***** Passage to read
Adding new IBM extended charsets

Wed Jul 4 12:41:59 UTC 2018

Hello,

Am starting this mail thread to discuss about adding new IBM extended 
charsets. The questions is whether we need to add the new extended 
charsets to jdk.charsets or to a new separate charset provider/module like 
jdk.ibmcharsets. This discussion is in continuation of the suggestion from 
Alan Bateman in the mail chain - 
http://mail.openjdk.java.net/pipermail/core-libs-dev/2018-May/053316.html. 

Am copying his inputs from that mail thread to start the discussion:
"I think we should start a discussion here about moving some or all of the 
IBM charsets to their own service provider module. I realize the AIX port 
might want to include some of them in its build of java.base but they 
aren't interesting to include in java.base, or even jdk.charsets, on most 
platform"

First, let me clarify whether IBM charsets are applicable only to IBM 
platforms like AIX or applicable to other platforms as well. All IBM 
charsets are applicable to any platforms including Linux and windows if 
those platforms needs to communicate with an application or database in 
IBM platforms like AIX. That is the reason, we traditionally add them to 
the jdk.charsets. However, we agree with Alan that those IBM charsets are 
not required if the JDK is not communicating to any applications/databases 
on IBM platforms. Hence, it makes sense to consider a separate charset 
provider / module for IBM charsets and use build parameters to decide 
whether to generate the new charset provider or not for any platforms.
**********
What this exercise asks »
a) In the IBM charsets thread, condense the paragraph beginning "First, let me clarify" into a short bulleted list that keeps its main points.
b) Which module names does the IBM charsets thread mention? List every one.
c) Extend the IBM charsets thread with a further paragraph that picks up after its final sentence.
***** Supplied material
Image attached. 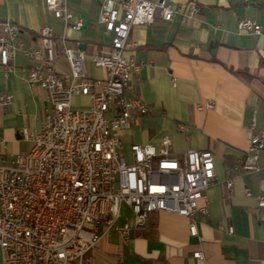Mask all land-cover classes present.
Returning <instances> with one entry per match:
<instances>
[{
  "label": "crops",
  "instance_id": "crops-1",
  "mask_svg": "<svg viewBox=\"0 0 264 264\" xmlns=\"http://www.w3.org/2000/svg\"><path fill=\"white\" fill-rule=\"evenodd\" d=\"M66 1L74 14L72 21L84 22L79 30L55 17L46 0H0V18H11L22 27L17 39L22 48L7 76L0 65V90L14 97L0 114V137L7 143L5 149L0 145V151L10 159L33 145L19 129H38L50 110L45 89L28 83L32 60L24 52L31 46L43 49L39 31L44 25L52 26L58 48L64 36L69 47L84 52L90 76L108 75L106 68L92 61L109 49L113 36L98 20L100 1ZM169 1L180 8L171 20L158 13L153 23L134 25L130 31L137 46L125 55L144 66L131 73L126 93L143 98L150 111L120 135L126 151L135 142H153L163 148L165 135L171 138L173 151L210 149L219 181L206 191L208 211L196 214V235L190 233L186 216L153 211L138 228L131 215L128 240L112 228L81 262L67 264H264V206L258 204V195L264 194V150L259 158L261 170L242 174L228 170L247 150L249 132L264 127V0ZM241 18L256 21L261 31L241 30ZM57 59L58 72H68L67 57L59 53ZM81 97L79 106L86 105L88 98ZM209 101L213 108H197L198 103ZM230 176L231 189L226 183ZM125 220L120 216L118 225ZM195 251H202L204 257H195Z\"/></svg>",
  "mask_w": 264,
  "mask_h": 264
},
{
  "label": "built area",
  "instance_id": "built-area-1",
  "mask_svg": "<svg viewBox=\"0 0 264 264\" xmlns=\"http://www.w3.org/2000/svg\"><path fill=\"white\" fill-rule=\"evenodd\" d=\"M99 1L98 20L113 36L109 49L92 61L107 69V77L88 75L84 52L69 47L64 36L58 48L50 25L39 31L43 49H24L32 60L28 83L45 89L52 108L38 129L20 128L23 138L33 142L28 152L7 159L0 151L2 264L81 262L112 228L128 240L132 225L128 219L117 223L123 203L131 208L135 227H143L153 211H168L188 217L193 235L198 233L196 214L208 211L206 191L219 181L210 149L173 151L171 138L165 135L163 148L135 142L126 151L120 135L150 110L143 98L126 94L131 73L144 66L125 55L137 46L130 31L134 25L153 23L158 13L171 20L180 8L169 0ZM46 5L66 27L79 30L84 25L82 19L72 21L66 0H46ZM239 28L261 31V25L250 18H241ZM21 30L11 18H0V65L5 76L22 48L17 42ZM59 53L71 66L63 75L57 72ZM81 95L88 104L76 107L74 97ZM12 100L11 93L0 91V113ZM213 107L212 101L197 104L200 110ZM248 138L247 150L228 168L230 172L261 170L264 127L251 130ZM226 183L231 189V176ZM246 193L251 195L252 190L247 187ZM258 204L264 206V194L258 195ZM228 229L233 231L232 226ZM194 256L204 257L202 251Z\"/></svg>",
  "mask_w": 264,
  "mask_h": 264
},
{
  "label": "rangeland",
  "instance_id": "rangeland-1",
  "mask_svg": "<svg viewBox=\"0 0 264 264\" xmlns=\"http://www.w3.org/2000/svg\"><path fill=\"white\" fill-rule=\"evenodd\" d=\"M57 66H58V59H57ZM70 68H71V66H70ZM4 69V68H3ZM69 71H70V69H69ZM68 71V72H69ZM88 71V70H87ZM57 72H58V69H57ZM68 72H66V73H68ZM58 74H60V75H63V74H65V73H59L58 72ZM89 75V74H88ZM40 86V85H39ZM129 86V85H128ZM127 89V88H126ZM1 91V90H0ZM3 92H8V91H3ZM9 93H11V92H9ZM12 94V93H11ZM127 94V93H126ZM13 95V94H12ZM128 95V94H127ZM129 96V95H128ZM130 97H132V96H130ZM80 98H82V99H84V97H81V96H75L74 97V104H75V106L76 107H83V106H86V105H82V106H79L81 103H79V101L81 100ZM13 99H14V97H13ZM12 102H13V100H12ZM49 103V102H48ZM12 104V103H11ZM49 105H50V103H49ZM9 107V106H8ZM8 107H6L3 111H5ZM51 105H50V110H51ZM50 110H49V112H50ZM2 111V112H3ZM150 111V110H149ZM1 112V113H2ZM48 112V113H49ZM0 113V114H1ZM47 113V114H48ZM149 113V112H148ZM47 116V115H46ZM45 119H46V117H45ZM19 132H20V129H19ZM22 136V135H21ZM22 138H23V136H22ZM0 139H3L2 141L4 142V144H6V146H7V143H6V141H5V139L3 138V137H0ZM25 139V138H24ZM27 140V139H26ZM31 141V140H30ZM33 143V142H32ZM24 144H25V142H24ZM2 147L4 146L2 143L0 144ZM3 149H5V148H3ZM31 149V148H30ZM3 152V151H2ZM28 152V151H27ZM4 153V152H3ZM4 155H5V153H4ZM18 155V154H17ZM16 156V155H15ZM5 157L7 158V159H10V158H8L6 155H5ZM131 215H132V217H133V212H132V210H131V208L127 205V204H125V203H123L122 204V207H121V217L122 218H124V219H127V217H130V219H132L131 218ZM91 250V249H90ZM85 256V255H84ZM78 261V260H77Z\"/></svg>",
  "mask_w": 264,
  "mask_h": 264
},
{
  "label": "trees",
  "instance_id": "trees-1",
  "mask_svg": "<svg viewBox=\"0 0 264 264\" xmlns=\"http://www.w3.org/2000/svg\"><path fill=\"white\" fill-rule=\"evenodd\" d=\"M243 74L247 75V76H250L247 71H243Z\"/></svg>",
  "mask_w": 264,
  "mask_h": 264
},
{
  "label": "water",
  "instance_id": "water-1",
  "mask_svg": "<svg viewBox=\"0 0 264 264\" xmlns=\"http://www.w3.org/2000/svg\"><path fill=\"white\" fill-rule=\"evenodd\" d=\"M80 46H81L82 48H84V46H85V45H84V44H82V45H80Z\"/></svg>",
  "mask_w": 264,
  "mask_h": 264
}]
</instances>
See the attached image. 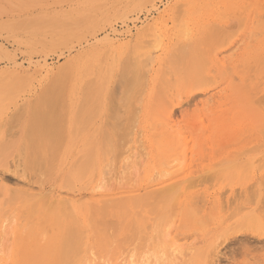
**********
Answers for this exercise »
a)
- IBM charsets work on any platform, including Linux and Windows, when that platform must communicate with an application or database on an IBM platform such as AIX.
- That is why they have traditionally been added to jdk.charsets.
- They are not needed when the JDK does not communicate with applications or databases on IBM platforms.
- So a separate charset provider or module for IBM charsets makes sense, with build parameters deciding, on any platform, whether to generate it.

b)
- jdk.charsets
- jdk.ibmcharsets
- java.base

c)
Let me list out all the possible options I can think of for adding new 
extended charsets so that we can discuss and decide which is the best 
option.

1) Continue to add new extended charsets to jdk.charsets. 
The advantage with this approach is that no need to add new charset 
provider and all extended charsets are placed in one module. Also, any 
extended charset is applicable to any platform if they need to communicate 
with application/database in different platforms. The disadvantage is that 
the number of charsets in jdk.charsets keep increasing and blot its size. 
Also, many of those charsets may not be used in the lifetime of the JDK 
unless it is communicating  with application/databases of those platforms.

2) Create a new charset provider and module (say jdk.ibmcharsets) for all 
IBM charsets and include the new module in JDK on a need basis.
The advantage with this approach is that the foot print of jdk.charsets 
can be reduced and can include the new module only if it is required. The 
disadvantage is that a new charset provider needs to be created. Also, 
extended charsets will be located in two different modules and many a 
times both the modules are required.

3) Remove all extended charsets from JDK (keep only default charsets) and 
use the extended charsets from third party like ICU4J.
I believe this option might be discussed in the past and there might be 
valid reason not to pursue this option. Am still listing it to ensure that 
we have considered this option as well. The advantage with this approach 
is that we can avoid maintaining the same charsets by two different open 
source communities. The disadvantage with this option is that the release 
cycle of the two communities may be different and we may need to maintain 
the level ourselves for LTS releases as we may not want to change the 
specification in a service stream.

Please share your thoughts on your preferred option and list out any other 
options which I missed out. Thank you for your time.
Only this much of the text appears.